A partir desta análise, é possível citar alguns agentes desse fenômeno. Levando em consideração a atualidade, a pandemia do Covid-19 desencadeou situações de extremo desespero. O desemprego aumentou em 33,1%, consoante o Instituto Brasileiro de Geografia e Estatística (IBGE), desdobrando nos moradores de rua. Estes, vulneráveis à margem da sociedade, sofrem com o preconceito, rebentando na violência, como ocorrido na Chacina da Candelária, depressão, desrespeito e sofrimento.

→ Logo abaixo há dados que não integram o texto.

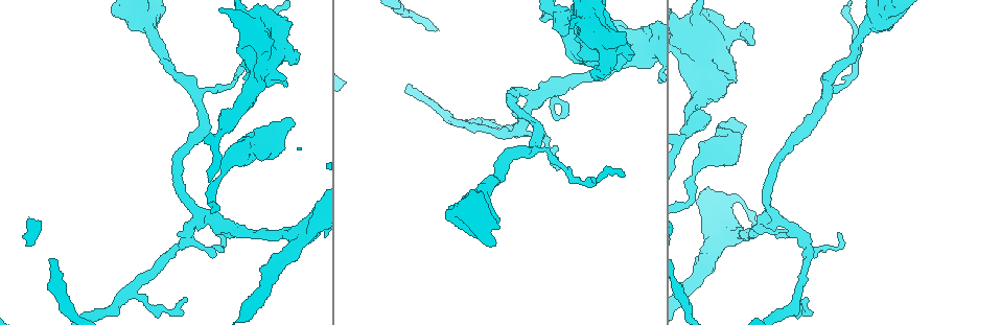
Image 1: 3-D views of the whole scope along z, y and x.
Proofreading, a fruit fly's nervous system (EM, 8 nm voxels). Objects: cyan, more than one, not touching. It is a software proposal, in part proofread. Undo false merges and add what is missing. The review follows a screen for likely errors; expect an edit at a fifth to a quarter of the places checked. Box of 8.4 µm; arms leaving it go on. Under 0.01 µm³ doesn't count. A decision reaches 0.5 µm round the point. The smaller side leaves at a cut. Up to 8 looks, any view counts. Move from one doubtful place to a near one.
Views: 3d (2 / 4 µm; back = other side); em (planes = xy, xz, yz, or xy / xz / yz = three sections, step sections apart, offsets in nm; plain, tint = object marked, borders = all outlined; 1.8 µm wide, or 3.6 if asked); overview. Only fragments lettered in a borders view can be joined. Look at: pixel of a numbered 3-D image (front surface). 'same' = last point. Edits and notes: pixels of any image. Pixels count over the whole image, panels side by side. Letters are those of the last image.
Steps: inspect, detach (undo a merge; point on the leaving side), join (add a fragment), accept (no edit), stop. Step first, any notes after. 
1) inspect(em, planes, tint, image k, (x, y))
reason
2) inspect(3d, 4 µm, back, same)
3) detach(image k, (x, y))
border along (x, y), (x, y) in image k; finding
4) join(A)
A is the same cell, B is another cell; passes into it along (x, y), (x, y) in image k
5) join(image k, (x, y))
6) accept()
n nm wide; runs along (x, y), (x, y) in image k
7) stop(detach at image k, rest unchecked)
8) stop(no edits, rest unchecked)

inspect(em, planes, borders, image 1, (619, 57))
thick end

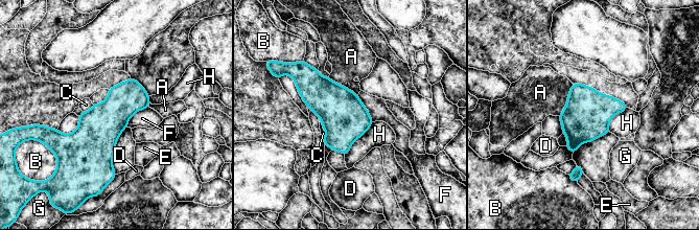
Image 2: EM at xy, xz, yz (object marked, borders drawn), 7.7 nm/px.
accept()
H touches over 340 nm; A, B, C, D, E, F, G and H are other cells; border along (148, 106), (138, 110), (126, 125) in image 2; no lettered fragment goes on from it

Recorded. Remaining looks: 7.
inspect(em, 3.6 µm, yz, step 4, borders, image 1, (592, 74))
branch stops here

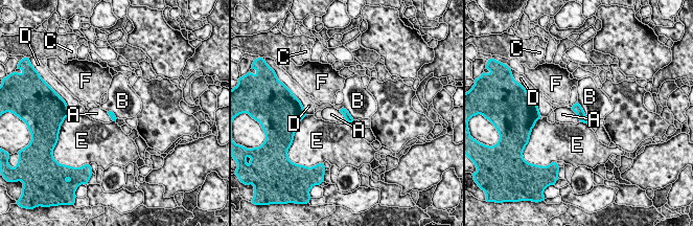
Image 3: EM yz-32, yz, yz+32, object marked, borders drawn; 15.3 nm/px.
accept()
B touches over 340 nm; A, B, C, D, E and F are other cells; border along (577, 102), (590, 119) in image 3; no lettered fragment goes on from it

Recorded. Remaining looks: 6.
inspect(3d, 2 µm, image 1, (199, 210))
three arms meet

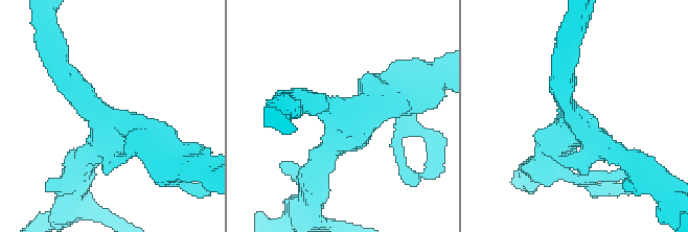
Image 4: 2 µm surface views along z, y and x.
inspect(em, xz, step 4, tint, image 4, (107, 116))
3 arms; arms of 180, 240, 260 nm

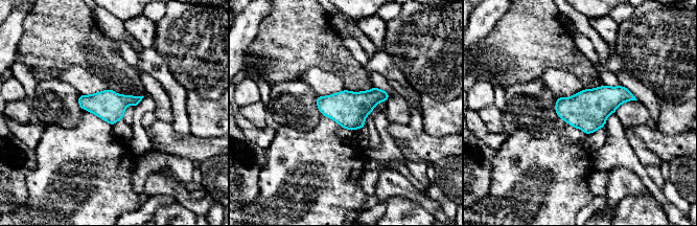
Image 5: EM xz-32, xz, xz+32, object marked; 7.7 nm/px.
inspect(em, planes, borders, same)
cut it another way

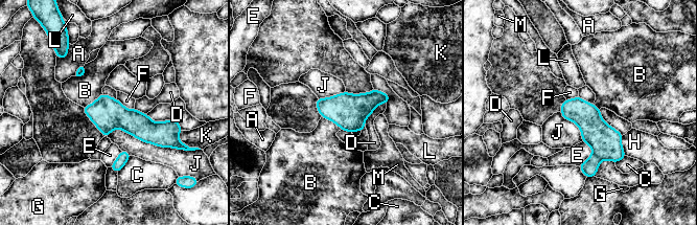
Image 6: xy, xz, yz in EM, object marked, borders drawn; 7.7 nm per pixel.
accept()
200 nm wide; A, B, C, D, E, F, G, H, J, K, L and M are other cells; one cell here

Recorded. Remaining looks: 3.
stop(no edits, rest unchecked)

Ademais, é notório ressaltar a invisibilidade que a sociedade procura manter ao citar os desabrigados. Como pessoas, “animais” indesejáveis, eles arcam uma arrepsia existencial, em que nem sabem mais se estão vivos. O trauma instaurado é de pesado reparo, visto como no próprio acontecimento citado anteriormente, quando um dos sobreviventes da chacina, Sandro Barbosa do Nascimento, futuramente, atenta um ônibus no Rio de Janeiro, prova da consequência de vida nas ruas. Logo, morar nas ruas, é sinônimo de ser jogado em um “lugar de despejo”, visto o tratamento que recebem e o sofrimento que vivem. Como no quadro “Os Retirantes” de Portinari, os sem-tetos são obrigados, pelos fatores externos, a sempre estar de mudança, presenciando inseguranças sem limites. Um futuro sem planejamento, a única “cobiça” é o alimento que pode não chegar na barriga por dias. Portanto, infere-se que o Governo Federal deve não só proporcionar medidas que afastem as pessoas das ruas, como planos de reabilitação para a “sociedade”, criando mais abrigos sociais, isto é, separando verbas para a problemática abordada, além de atempar nesses mesmos locais especialistas em saúde mental, pensando no bem-estar interior, de forma que a população consiga sair do abalo não só por ajuda financeira advinda de voluntários, mas possa se reestabelecer intelectualmente para que o episódio não se repita.